Top of Supplied records

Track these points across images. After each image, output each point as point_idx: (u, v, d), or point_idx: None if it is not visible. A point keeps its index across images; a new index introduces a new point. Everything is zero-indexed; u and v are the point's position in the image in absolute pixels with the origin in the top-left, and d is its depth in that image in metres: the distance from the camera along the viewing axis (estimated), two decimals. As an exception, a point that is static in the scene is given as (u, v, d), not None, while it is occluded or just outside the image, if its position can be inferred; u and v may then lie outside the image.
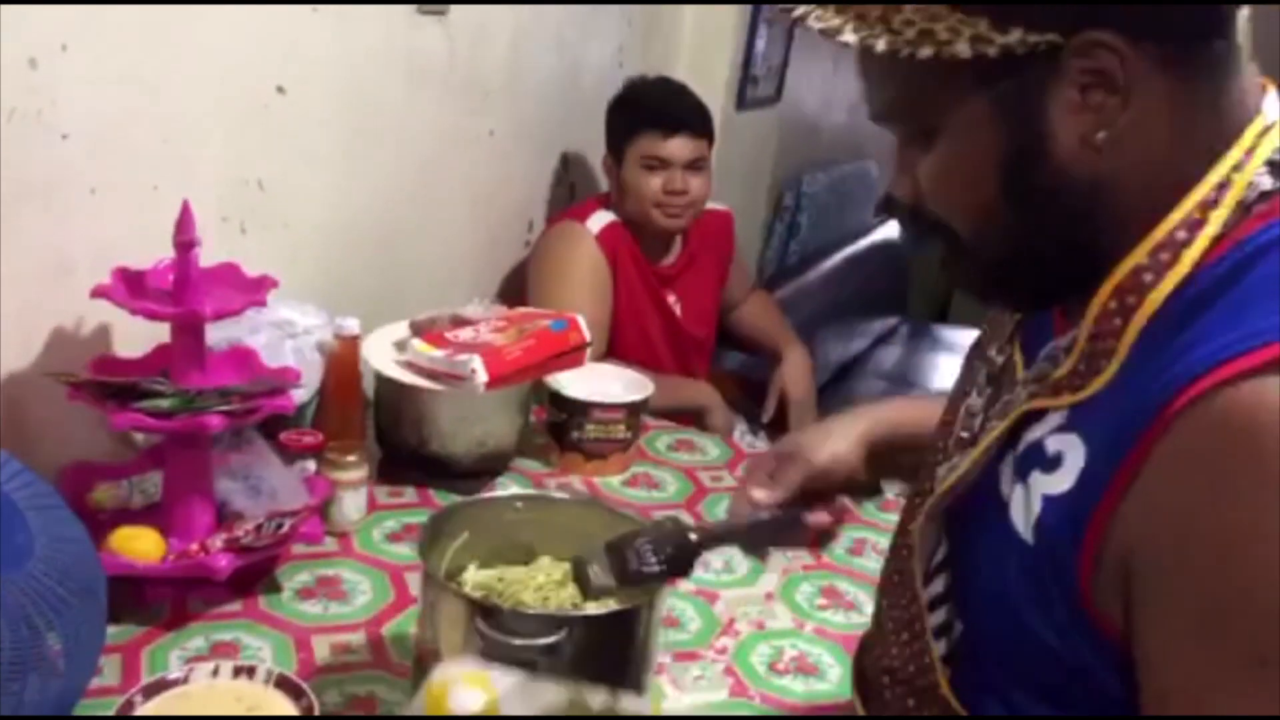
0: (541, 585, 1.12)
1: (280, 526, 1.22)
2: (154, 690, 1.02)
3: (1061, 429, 0.68)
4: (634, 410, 1.68)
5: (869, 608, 1.38)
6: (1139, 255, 0.66)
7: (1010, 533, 0.69)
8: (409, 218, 1.84)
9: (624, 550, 0.94)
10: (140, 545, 1.18)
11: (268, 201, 1.54)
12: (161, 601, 1.21)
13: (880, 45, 0.65)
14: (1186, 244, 0.65)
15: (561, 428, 1.66)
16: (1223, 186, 0.65)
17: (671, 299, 2.09)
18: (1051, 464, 0.68)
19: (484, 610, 0.98)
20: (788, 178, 3.13)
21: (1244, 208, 0.65)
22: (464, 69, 1.87)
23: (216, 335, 1.32)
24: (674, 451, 1.78)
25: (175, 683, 1.04)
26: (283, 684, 1.04)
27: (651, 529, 0.97)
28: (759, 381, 2.28)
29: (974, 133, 0.68)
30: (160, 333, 1.26)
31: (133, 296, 1.20)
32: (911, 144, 0.72)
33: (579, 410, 1.64)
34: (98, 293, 1.19)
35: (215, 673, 1.05)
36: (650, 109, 1.97)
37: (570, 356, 1.59)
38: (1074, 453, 0.66)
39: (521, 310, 1.69)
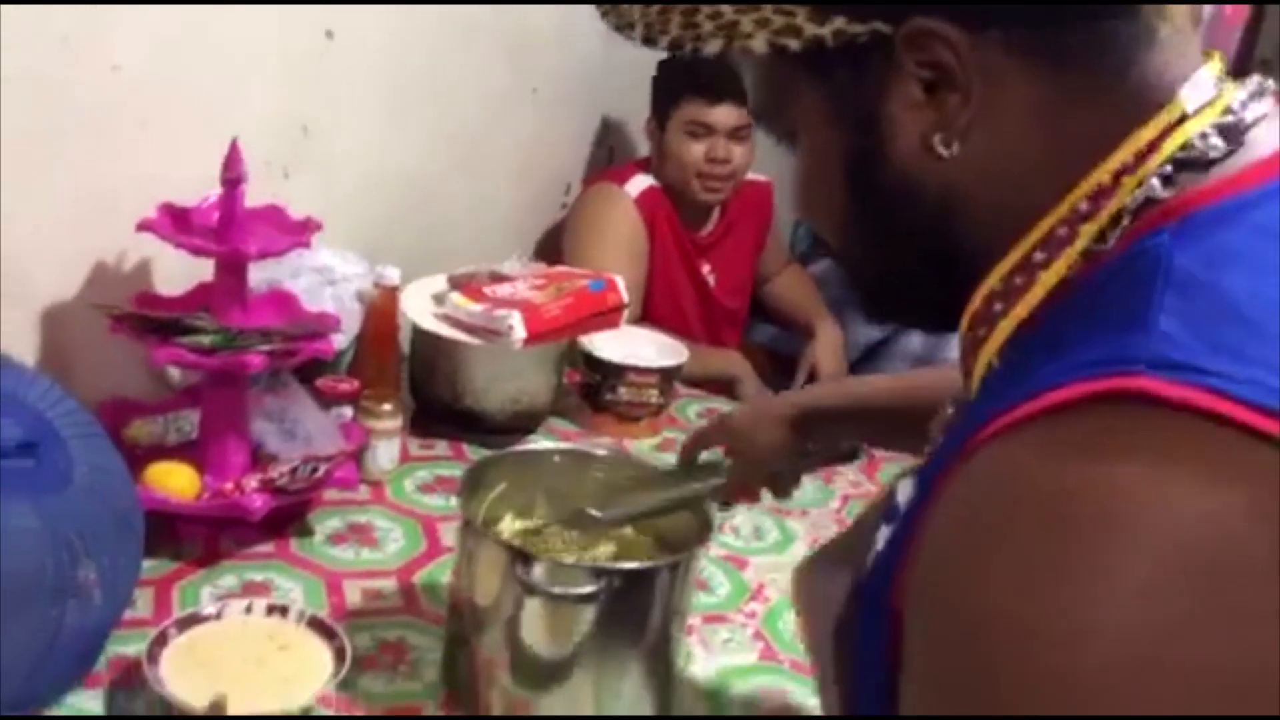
0: (577, 539, 1.11)
1: (315, 470, 1.21)
2: (187, 624, 1.02)
3: (913, 473, 0.59)
4: (667, 375, 1.67)
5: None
6: (993, 280, 0.57)
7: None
8: (449, 172, 1.83)
9: None
10: (175, 481, 1.18)
11: (312, 147, 1.53)
12: (194, 539, 1.21)
13: (662, 43, 0.59)
14: (1045, 265, 0.55)
15: (595, 389, 1.65)
16: (1099, 195, 0.54)
17: (706, 269, 2.07)
18: (891, 515, 0.57)
19: (523, 558, 0.97)
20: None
21: (1130, 216, 0.53)
22: (512, 25, 1.85)
23: (256, 277, 1.31)
24: (703, 419, 1.77)
25: (208, 618, 1.04)
26: (315, 625, 1.04)
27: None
28: (789, 356, 2.27)
29: (817, 132, 0.61)
30: (201, 272, 1.26)
31: (177, 232, 1.19)
32: (787, 146, 0.66)
33: (613, 372, 1.64)
34: (143, 226, 1.18)
35: (249, 610, 1.05)
36: (697, 74, 1.95)
37: (607, 317, 1.58)
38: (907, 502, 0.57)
39: (560, 269, 1.68)
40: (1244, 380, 0.44)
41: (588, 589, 0.96)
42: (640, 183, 1.97)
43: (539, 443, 1.55)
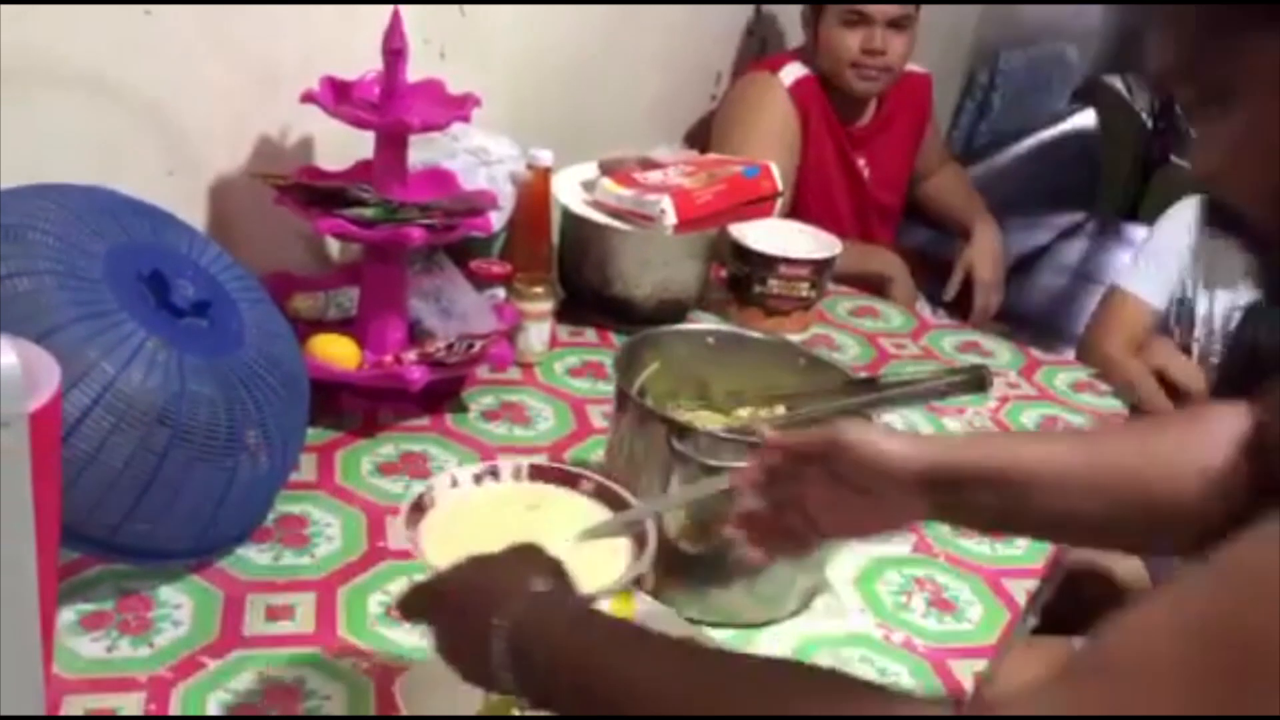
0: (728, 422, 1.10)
1: (471, 346, 1.22)
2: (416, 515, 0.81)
3: None
4: (820, 268, 1.62)
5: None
6: None
7: None
8: (599, 58, 1.80)
9: None
10: (338, 351, 1.20)
11: (468, 28, 1.52)
12: (354, 411, 1.24)
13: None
14: None
15: (743, 281, 1.62)
16: None
17: (861, 162, 2.00)
18: None
19: (678, 430, 0.97)
20: (984, 50, 2.95)
21: None
22: (665, -95, 1.80)
23: (413, 158, 1.31)
24: (855, 317, 1.73)
25: (427, 506, 0.82)
26: (539, 474, 0.87)
27: None
28: (945, 260, 2.17)
29: (1273, 96, 0.53)
30: (361, 149, 1.27)
31: (339, 105, 1.20)
32: (1206, 109, 0.57)
33: (763, 264, 1.60)
34: (306, 98, 1.19)
35: (454, 484, 0.85)
36: None
37: (760, 205, 1.54)
38: None
39: (713, 156, 1.64)
40: None
41: (742, 463, 0.94)
42: (794, 71, 1.91)
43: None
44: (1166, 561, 1.63)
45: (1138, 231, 3.38)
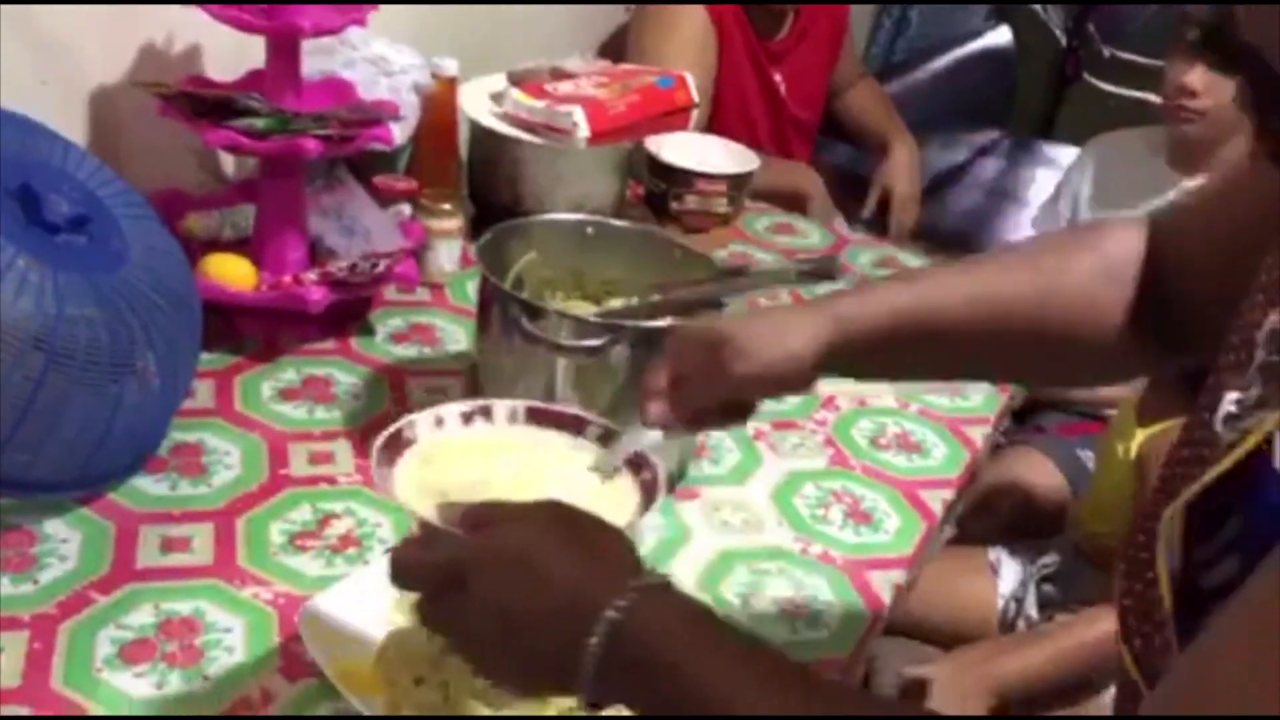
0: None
1: (375, 265, 1.17)
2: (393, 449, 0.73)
3: None
4: (738, 183, 1.59)
5: (977, 394, 1.32)
6: None
7: None
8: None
9: None
10: (233, 271, 1.14)
11: (364, -71, 1.44)
12: (253, 335, 1.18)
13: None
14: None
15: (660, 198, 1.59)
16: None
17: (778, 77, 1.96)
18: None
19: (532, 311, 0.96)
20: (902, -34, 2.92)
21: None
22: None
23: (308, 68, 1.24)
24: (773, 234, 1.70)
25: (403, 440, 0.74)
26: (536, 417, 0.79)
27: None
28: (862, 177, 2.16)
29: None
30: (251, 58, 1.19)
31: (226, 7, 1.12)
32: None
33: (680, 180, 1.57)
34: None
35: (439, 423, 0.76)
36: None
37: (676, 117, 1.49)
38: None
39: (626, 66, 1.59)
40: None
41: (594, 341, 0.95)
42: (710, -17, 1.85)
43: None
44: (1084, 474, 1.67)
45: (1052, 149, 3.41)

Bottom of Supplied records

Brief:
Drop the pictures and reproduce the rest of the data exactly.

Task answer:
Track these points across images. After each image, output each point as point_idx: (u, v, d), or point_idx: None if it is not visible. A point keeps its index across images; a new index introduces a new point. Everything is zero-indexed; u and v are the point's position in the image in absolute pixels with the origin in the top-left, and d is its depth in that image in metres: the distance from the camera along the viewing axis (estimated), two decimals. As an exception, a point that is static in the scene is given as (u, v, d), not None, while it is occluded or just outside the image, if its position can be inferred; u and v may then lie outside the image.
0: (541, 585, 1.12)
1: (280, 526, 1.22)
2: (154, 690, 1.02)
3: (1061, 429, 0.68)
4: (634, 410, 1.68)
5: (869, 608, 1.38)
6: (1139, 255, 0.66)
7: (1010, 533, 0.69)
8: (409, 218, 1.84)
9: (624, 550, 0.94)
10: (140, 545, 1.18)
11: (268, 201, 1.54)
12: (161, 601, 1.21)
13: (880, 45, 0.65)
14: (1186, 244, 0.65)
15: (561, 428, 1.66)
16: (1223, 186, 0.65)
17: (671, 299, 2.09)
18: (1051, 464, 0.68)
19: (484, 610, 0.98)
20: (788, 178, 3.13)
21: (1244, 208, 0.65)
22: (464, 69, 1.87)
23: (216, 335, 1.32)
24: (674, 451, 1.78)
25: (175, 683, 1.04)
26: (283, 684, 1.04)
27: (651, 529, 0.97)
28: (759, 381, 2.28)
29: (974, 133, 0.68)
30: (160, 333, 1.26)
31: (133, 296, 1.20)
32: (911, 144, 0.72)
33: (579, 410, 1.64)
34: (98, 293, 1.19)
35: (215, 673, 1.05)
36: (650, 109, 1.97)
37: (570, 356, 1.59)
38: (1074, 453, 0.66)
39: (521, 310, 1.69)
0: (577, 539, 1.11)
1: (315, 470, 1.21)
2: (187, 624, 1.02)
3: (913, 473, 0.59)
4: (667, 375, 1.67)
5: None
6: (993, 280, 0.57)
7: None
8: (449, 172, 1.83)
9: None
10: (175, 481, 1.18)
11: (312, 147, 1.53)
12: (194, 539, 1.21)
13: (662, 43, 0.59)
14: (1045, 265, 0.55)
15: (595, 389, 1.65)
16: (1099, 195, 0.54)
17: (706, 269, 2.07)
18: (891, 515, 0.57)
19: (523, 558, 0.97)
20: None
21: (1130, 216, 0.53)
22: (512, 25, 1.85)
23: (256, 277, 1.31)
24: (703, 419, 1.77)
25: (208, 618, 1.04)
26: (315, 625, 1.04)
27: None
28: (789, 356, 2.27)
29: (817, 132, 0.61)
30: (201, 272, 1.26)
31: (177, 232, 1.19)
32: (787, 146, 0.66)
33: (613, 372, 1.64)
34: (143, 226, 1.18)
35: (249, 610, 1.05)
36: (697, 74, 1.95)
37: (607, 317, 1.58)
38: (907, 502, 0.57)
39: (560, 269, 1.68)
40: (1244, 380, 0.44)
41: (588, 589, 0.96)
42: (640, 183, 1.97)
43: (539, 443, 1.55)
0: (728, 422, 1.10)
1: (471, 346, 1.22)
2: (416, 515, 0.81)
3: None
4: (820, 268, 1.62)
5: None
6: None
7: None
8: (599, 58, 1.80)
9: None
10: (338, 351, 1.20)
11: (468, 28, 1.52)
12: (354, 411, 1.24)
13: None
14: None
15: (743, 281, 1.62)
16: None
17: (861, 162, 2.00)
18: None
19: (678, 430, 0.97)
20: (984, 50, 2.95)
21: None
22: (665, -95, 1.80)
23: (413, 158, 1.31)
24: (855, 317, 1.73)
25: (427, 506, 0.82)
26: (539, 474, 0.87)
27: None
28: (945, 260, 2.17)
29: (1273, 96, 0.53)
30: (361, 149, 1.27)
31: (339, 105, 1.20)
32: (1206, 109, 0.57)
33: (763, 264, 1.60)
34: (306, 98, 1.19)
35: (454, 484, 0.85)
36: None
37: (760, 205, 1.54)
38: None
39: (713, 156, 1.64)
40: None
41: (742, 463, 0.94)
42: (794, 71, 1.91)
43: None
44: (1166, 561, 1.63)
45: (1138, 231, 3.38)
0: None
1: (375, 265, 1.17)
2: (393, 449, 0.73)
3: None
4: (738, 183, 1.59)
5: (977, 394, 1.32)
6: None
7: None
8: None
9: None
10: (233, 271, 1.14)
11: (364, -71, 1.44)
12: (253, 335, 1.18)
13: None
14: None
15: (660, 198, 1.59)
16: None
17: (778, 77, 1.96)
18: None
19: (532, 311, 0.96)
20: (902, -34, 2.92)
21: None
22: None
23: (308, 68, 1.24)
24: (773, 234, 1.70)
25: (403, 440, 0.74)
26: (536, 417, 0.79)
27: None
28: (862, 177, 2.16)
29: None
30: (251, 58, 1.19)
31: (226, 7, 1.12)
32: None
33: (680, 180, 1.57)
34: None
35: (439, 423, 0.76)
36: None
37: (676, 117, 1.49)
38: None
39: (626, 66, 1.59)
40: None
41: (594, 341, 0.95)
42: (710, -17, 1.85)
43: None
44: (1084, 474, 1.67)
45: (1052, 149, 3.41)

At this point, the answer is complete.